++++ Material for this exercise

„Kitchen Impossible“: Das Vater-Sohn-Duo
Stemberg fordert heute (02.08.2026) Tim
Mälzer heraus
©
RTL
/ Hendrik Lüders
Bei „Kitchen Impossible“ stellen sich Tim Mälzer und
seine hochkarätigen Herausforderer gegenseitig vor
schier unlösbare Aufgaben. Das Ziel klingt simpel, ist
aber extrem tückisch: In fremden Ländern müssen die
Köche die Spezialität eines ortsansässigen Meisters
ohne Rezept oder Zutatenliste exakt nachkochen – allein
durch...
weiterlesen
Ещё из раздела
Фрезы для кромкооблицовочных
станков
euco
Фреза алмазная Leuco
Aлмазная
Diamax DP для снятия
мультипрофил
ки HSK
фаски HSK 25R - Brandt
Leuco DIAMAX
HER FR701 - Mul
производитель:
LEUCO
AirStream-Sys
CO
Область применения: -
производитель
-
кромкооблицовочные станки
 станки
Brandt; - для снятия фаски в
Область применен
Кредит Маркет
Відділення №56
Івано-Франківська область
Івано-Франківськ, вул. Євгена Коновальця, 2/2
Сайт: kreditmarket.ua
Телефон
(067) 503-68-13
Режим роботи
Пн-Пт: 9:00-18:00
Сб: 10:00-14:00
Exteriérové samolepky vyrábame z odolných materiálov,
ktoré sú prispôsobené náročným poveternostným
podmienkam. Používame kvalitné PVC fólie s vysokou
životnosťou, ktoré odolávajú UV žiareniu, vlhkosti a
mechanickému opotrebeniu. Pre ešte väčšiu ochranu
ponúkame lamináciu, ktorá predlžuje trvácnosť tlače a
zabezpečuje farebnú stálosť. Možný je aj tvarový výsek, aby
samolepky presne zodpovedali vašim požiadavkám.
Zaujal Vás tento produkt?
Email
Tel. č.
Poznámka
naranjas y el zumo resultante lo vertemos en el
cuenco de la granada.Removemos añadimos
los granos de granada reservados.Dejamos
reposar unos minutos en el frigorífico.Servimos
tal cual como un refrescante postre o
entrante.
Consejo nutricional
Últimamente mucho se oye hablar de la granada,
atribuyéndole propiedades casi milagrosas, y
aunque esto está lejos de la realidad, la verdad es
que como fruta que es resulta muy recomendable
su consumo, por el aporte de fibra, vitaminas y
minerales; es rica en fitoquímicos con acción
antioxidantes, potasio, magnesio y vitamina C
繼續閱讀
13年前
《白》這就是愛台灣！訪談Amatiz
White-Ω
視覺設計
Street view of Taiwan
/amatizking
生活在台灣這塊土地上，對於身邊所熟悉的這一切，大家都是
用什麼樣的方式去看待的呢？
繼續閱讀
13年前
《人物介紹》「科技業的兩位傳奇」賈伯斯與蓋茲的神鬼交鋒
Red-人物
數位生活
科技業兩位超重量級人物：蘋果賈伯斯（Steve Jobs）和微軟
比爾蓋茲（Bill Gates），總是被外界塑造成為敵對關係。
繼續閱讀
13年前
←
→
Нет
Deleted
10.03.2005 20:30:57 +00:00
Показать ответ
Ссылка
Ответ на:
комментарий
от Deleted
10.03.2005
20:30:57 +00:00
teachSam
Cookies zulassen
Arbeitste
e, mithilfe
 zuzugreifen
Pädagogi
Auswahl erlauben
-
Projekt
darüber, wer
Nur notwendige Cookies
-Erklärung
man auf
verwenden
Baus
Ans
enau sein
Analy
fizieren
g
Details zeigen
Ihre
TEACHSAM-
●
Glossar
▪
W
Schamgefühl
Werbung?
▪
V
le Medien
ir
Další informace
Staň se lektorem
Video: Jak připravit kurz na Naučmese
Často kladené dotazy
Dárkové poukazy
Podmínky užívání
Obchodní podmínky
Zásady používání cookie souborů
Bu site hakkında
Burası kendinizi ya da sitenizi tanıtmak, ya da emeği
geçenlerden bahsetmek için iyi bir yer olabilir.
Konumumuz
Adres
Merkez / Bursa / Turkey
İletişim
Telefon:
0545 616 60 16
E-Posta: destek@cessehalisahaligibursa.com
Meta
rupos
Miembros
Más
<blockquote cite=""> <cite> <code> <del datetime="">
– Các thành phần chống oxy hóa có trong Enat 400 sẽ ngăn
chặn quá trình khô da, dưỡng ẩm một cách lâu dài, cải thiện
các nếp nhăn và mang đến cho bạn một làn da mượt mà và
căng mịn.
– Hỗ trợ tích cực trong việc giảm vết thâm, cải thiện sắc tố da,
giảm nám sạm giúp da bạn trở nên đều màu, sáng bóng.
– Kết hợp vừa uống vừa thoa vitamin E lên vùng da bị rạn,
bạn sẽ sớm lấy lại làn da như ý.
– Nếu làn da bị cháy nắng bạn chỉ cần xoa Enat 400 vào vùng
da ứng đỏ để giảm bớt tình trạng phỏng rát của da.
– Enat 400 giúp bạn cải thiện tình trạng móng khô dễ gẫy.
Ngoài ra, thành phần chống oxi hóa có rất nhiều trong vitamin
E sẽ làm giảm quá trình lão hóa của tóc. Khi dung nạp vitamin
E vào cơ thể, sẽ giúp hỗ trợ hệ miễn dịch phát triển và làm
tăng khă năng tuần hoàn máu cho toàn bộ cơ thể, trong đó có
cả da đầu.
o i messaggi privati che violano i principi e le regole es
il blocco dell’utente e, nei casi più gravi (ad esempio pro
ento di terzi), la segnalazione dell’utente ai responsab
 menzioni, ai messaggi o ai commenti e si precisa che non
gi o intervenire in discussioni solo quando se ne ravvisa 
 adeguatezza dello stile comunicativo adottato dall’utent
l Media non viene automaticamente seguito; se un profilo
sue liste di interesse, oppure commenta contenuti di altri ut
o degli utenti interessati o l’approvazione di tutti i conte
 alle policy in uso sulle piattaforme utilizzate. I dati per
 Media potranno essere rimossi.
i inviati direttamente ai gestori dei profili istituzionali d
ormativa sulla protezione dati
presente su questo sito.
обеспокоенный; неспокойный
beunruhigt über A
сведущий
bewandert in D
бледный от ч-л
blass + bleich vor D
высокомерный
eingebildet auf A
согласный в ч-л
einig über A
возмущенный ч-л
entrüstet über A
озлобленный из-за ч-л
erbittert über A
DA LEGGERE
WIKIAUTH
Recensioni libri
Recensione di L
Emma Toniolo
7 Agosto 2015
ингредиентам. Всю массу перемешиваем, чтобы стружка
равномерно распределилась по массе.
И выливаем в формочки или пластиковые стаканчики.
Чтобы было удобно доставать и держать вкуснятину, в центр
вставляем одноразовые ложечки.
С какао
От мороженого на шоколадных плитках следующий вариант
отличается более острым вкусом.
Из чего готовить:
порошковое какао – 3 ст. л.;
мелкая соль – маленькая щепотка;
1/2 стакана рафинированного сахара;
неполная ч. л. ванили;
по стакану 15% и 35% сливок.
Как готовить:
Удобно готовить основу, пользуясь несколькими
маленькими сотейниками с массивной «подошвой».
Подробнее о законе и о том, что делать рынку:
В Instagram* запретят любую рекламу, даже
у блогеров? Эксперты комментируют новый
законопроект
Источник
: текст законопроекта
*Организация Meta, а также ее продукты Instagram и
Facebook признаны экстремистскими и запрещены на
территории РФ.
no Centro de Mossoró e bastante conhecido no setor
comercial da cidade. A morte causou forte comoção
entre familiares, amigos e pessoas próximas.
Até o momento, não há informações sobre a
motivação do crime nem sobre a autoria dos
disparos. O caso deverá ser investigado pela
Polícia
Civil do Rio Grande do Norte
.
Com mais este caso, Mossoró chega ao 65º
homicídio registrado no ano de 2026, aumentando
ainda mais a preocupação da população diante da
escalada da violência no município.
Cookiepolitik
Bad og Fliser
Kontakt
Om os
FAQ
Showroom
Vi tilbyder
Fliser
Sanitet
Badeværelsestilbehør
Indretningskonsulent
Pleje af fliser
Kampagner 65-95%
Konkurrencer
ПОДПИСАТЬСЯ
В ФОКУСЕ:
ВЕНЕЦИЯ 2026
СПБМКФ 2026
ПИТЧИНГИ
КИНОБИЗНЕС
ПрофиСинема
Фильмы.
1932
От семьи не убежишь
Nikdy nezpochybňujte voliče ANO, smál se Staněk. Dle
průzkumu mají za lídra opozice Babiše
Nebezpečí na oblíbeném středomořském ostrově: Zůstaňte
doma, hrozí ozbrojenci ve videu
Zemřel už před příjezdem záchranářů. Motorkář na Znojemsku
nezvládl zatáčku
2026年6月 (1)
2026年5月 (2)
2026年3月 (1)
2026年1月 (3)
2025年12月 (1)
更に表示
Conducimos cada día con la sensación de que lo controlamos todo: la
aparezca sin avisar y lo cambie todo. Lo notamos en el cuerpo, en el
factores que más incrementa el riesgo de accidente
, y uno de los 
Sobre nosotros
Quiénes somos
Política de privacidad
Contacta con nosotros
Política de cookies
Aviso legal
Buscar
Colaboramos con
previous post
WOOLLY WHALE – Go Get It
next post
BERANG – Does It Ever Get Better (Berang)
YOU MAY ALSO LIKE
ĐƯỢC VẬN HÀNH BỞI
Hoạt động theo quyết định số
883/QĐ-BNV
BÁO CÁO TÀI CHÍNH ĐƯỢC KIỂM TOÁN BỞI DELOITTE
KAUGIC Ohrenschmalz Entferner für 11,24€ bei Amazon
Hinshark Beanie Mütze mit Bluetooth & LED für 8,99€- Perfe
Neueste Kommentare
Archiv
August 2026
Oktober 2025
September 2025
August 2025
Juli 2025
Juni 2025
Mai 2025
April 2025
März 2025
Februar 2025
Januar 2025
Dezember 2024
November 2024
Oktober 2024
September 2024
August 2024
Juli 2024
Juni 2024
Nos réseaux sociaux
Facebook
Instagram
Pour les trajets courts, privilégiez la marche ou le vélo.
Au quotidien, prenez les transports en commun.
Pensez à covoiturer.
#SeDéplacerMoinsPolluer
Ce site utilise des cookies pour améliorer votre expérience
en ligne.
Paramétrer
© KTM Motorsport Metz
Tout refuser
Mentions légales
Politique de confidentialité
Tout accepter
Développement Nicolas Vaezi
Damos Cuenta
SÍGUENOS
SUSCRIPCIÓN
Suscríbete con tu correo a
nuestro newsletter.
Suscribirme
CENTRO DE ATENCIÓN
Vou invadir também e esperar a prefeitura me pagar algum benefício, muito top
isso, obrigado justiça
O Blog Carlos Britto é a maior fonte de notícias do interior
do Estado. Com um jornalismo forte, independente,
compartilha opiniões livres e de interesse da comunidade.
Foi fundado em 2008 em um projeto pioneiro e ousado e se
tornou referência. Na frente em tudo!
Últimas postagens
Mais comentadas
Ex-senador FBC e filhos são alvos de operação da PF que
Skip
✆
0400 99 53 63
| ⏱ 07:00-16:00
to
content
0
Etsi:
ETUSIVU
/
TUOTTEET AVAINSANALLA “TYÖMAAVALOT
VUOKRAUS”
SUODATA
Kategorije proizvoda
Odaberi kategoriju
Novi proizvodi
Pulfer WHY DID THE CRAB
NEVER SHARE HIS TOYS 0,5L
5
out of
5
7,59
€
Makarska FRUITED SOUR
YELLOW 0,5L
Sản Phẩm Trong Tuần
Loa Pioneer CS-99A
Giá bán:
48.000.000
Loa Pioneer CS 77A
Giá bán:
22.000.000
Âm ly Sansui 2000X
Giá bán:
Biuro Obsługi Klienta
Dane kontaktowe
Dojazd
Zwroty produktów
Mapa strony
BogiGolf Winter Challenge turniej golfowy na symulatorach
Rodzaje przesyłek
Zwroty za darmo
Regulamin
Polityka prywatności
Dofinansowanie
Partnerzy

++++++++

■ Task to carry out:
Within the entries, find all lines that contain "Instagram" and copy each one.

■ Solution:
В Instagram* запретят любую рекламу, даже
*Организация Meta, а также ее продукты Instagram и
Instagram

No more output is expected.